Term Deposit Calculator NZ
Use this NZ term deposit calculator to estimate how much interest your deposit could earn before and after tax. Enter your deposit amount, term, annual interest rate, interest payment frequency, and either your RWT or PIR rate. For example, a $10,000 term deposit at 4.75% p.a. for 12 months would earn about $475 before tax if interest is paid at maturity. At a 33% RWT rate, the after-tax interest would be about $318.25, giving an estimated maturity value of $10,318.25.
Why this calculator is different
Free to use, no sign-up, no email required
Built-in RWT and PIR toggle - see your after-tax return, not just the headline rate
Supports monthly, quarterly, half-yearly, annual and at-maturity compounding
Typical NZ rates included as a starting point — always confirm the current rate with your bank
RWT vs PIR explainer
Every dollar of interest you earn on a term deposit gets taxed. The question is which rate applies.
RWT (Resident Withholding Tax) is the default. Standard term deposits deduct RWT at your marginal income tax rate — 10.5%, 17.5%, 30%, 33% or 39% — based on what you tell your bank or IRD. If you don't nominate a rate, the bank may apply the highest one by default, which means you could be overpaying.
PIR (Prescribed Investor Rate) applies to term deposits held through a PIE (Portfolio Investment Entity) structure. The top PIR rate caps out at 28%, well below the top RWT rate of 39%. If you're in the 33% or 39% tax bracket, a PIE term deposit can mean a meaningfully better after-tax return for the same rate offered.

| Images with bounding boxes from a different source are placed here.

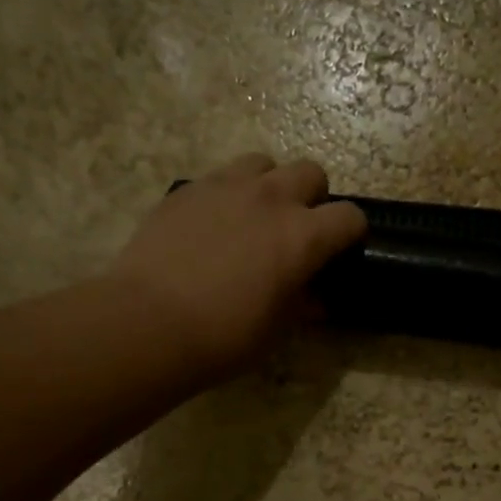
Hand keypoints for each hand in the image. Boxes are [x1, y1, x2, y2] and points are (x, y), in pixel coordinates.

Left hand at [110, 154, 364, 381]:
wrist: (149, 323)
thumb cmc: (224, 337)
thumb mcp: (275, 330)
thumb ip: (300, 305)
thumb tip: (313, 299)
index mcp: (302, 236)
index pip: (349, 217)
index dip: (351, 233)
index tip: (341, 252)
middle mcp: (270, 198)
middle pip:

Not every bank offers a PIE version of their term deposit, and the right choice depends on your personal tax position - this calculator gives you the numbers, not the advice. If you're unsure which applies to you, ask your bank directly or speak to a financial adviser.
Things to know before you invest
Minimum deposits vary — most banks sit between $1,000 and $10,000. Kiwibank and Co-operative Bank accept smaller amounts; Rabobank and some others set higher minimums.
Early withdrawal usually costs you — most banks apply an interest penalty or require notice if you need your money before maturity. Check the product terms before you lock in.
Your deposit is protected up to $100,000 — the Depositor Compensation Scheme covers eligible deposits per institution if a registered bank fails. Spreading larger sums across two banks gets you full coverage on both.
Rates aren't fixed across the board — smaller banks and non-bank lenders (Heartland, SBS, TSB, Rabobank) often pay 0.3%–0.6% more than the big four. Compare before you commit.